The Globe and Mail has a short item on the new logo for certified organic foods in Canada.
Here is part of the official statement from the Canadian Food Inspection Agency, with emphasis added:
The Canada organic logo will be permitted for use only on those food products certified as meeting Canadian standards for organic production such as using natural fertilizers and raising animals in conditions that mimic nature as much as possible. Certified products must also contain at least 95 per cent organic ingredients. Following the phase-in period ending in December 2008, it will be mandatory that all organic products be certified for interprovincial and international trade.
Raising animals in conditions that mimic nature as much as possible? That caught my eye, so I looked up the the Organic Products Regulations (which are enabled by the Canada Agricultural Products Act) and found it requires compliance with a set of policies that includes this: Organic Production Systems — General Principles and Management Standards. In that document, not only do we find this regulation is part of a (long overdue) legal effort to stem the use of agricultural antibiotics, but we see this enjoinder
Livestock shall be managed responsibly with care and respect.
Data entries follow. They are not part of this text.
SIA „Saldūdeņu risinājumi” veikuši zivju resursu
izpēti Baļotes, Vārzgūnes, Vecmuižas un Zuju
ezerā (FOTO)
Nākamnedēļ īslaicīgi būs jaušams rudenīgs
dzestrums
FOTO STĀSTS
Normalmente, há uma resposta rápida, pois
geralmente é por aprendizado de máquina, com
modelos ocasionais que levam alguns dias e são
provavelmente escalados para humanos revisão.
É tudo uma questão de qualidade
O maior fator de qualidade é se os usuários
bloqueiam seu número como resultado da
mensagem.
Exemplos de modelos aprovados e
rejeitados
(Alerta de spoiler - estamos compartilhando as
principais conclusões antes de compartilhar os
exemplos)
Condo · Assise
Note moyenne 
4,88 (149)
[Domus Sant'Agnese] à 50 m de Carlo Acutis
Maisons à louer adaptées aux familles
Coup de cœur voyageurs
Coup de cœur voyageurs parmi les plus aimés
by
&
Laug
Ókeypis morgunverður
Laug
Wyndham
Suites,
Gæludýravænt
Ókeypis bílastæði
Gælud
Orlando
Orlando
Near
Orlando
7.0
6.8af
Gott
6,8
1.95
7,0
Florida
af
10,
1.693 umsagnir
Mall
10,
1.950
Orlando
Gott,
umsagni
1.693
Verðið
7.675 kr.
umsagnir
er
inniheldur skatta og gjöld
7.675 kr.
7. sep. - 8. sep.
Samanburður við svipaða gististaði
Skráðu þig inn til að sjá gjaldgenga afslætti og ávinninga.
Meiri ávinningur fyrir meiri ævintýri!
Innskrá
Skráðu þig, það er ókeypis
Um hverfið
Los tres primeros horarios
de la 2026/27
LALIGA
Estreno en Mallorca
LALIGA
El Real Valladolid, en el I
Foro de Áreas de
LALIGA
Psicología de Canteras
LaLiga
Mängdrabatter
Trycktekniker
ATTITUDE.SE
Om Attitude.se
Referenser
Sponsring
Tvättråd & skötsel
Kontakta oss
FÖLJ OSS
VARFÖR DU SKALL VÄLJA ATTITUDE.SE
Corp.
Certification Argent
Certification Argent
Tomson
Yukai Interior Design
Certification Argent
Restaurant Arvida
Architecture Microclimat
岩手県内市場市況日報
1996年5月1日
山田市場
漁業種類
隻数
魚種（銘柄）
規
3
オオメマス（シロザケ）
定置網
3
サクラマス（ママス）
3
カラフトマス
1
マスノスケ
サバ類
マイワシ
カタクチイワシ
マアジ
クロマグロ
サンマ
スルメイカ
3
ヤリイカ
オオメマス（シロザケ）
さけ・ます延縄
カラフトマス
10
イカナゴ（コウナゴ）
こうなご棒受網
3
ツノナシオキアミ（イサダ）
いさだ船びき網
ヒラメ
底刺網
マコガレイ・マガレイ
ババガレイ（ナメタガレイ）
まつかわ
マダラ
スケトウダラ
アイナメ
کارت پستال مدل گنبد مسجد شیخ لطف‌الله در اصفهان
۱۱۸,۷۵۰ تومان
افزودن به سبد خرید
That’s encouraging, but it would be more convincing if statements like the following were not included:
Tail docking of pigs is prohibited except to control tail biting and shall be permitted only when all other efforts to eliminate this behaviour have proven unsuccessful.
Beak trimming and de-toeing of birds is prohibited unless all other efforts to control problem behaviour have proven unsuccessful.
The sort of people who buy organic food might just think cutting off bits of animals should be prohibited entirely, especially when its purpose is to prevent behaviours caused by poor living conditions.
Regarding those messy details, I’ll point you in the direction of a book by Peter Singer & Jim Mason: The way we eat: Why our food choices matter (2006). It reveals how the legal and moral issues about food certification are not as black and white as the logo pictured above.
I appreciate your point of view, dude, but honestly, I don’t understand why people who eat meat get so upset that the animals have their tails docked or beaks clipped or whatever while they’re alive. I mean, they are brought into the world for the sole purpose of being killed, so it just doesn’t seem like compassion or concern for the animals’ well being has a place in that kind of equation.
I guess that’s the thing – rather than looking at the ethics of food certification, why not take a look at the ethics of food, period? Why not satisfy your own self that your meal didn’t come from a source you find ethically unsound?
On that topic, check out some of Gary Francione’s writing sometime. He’s a professor at Rutger’s school of law.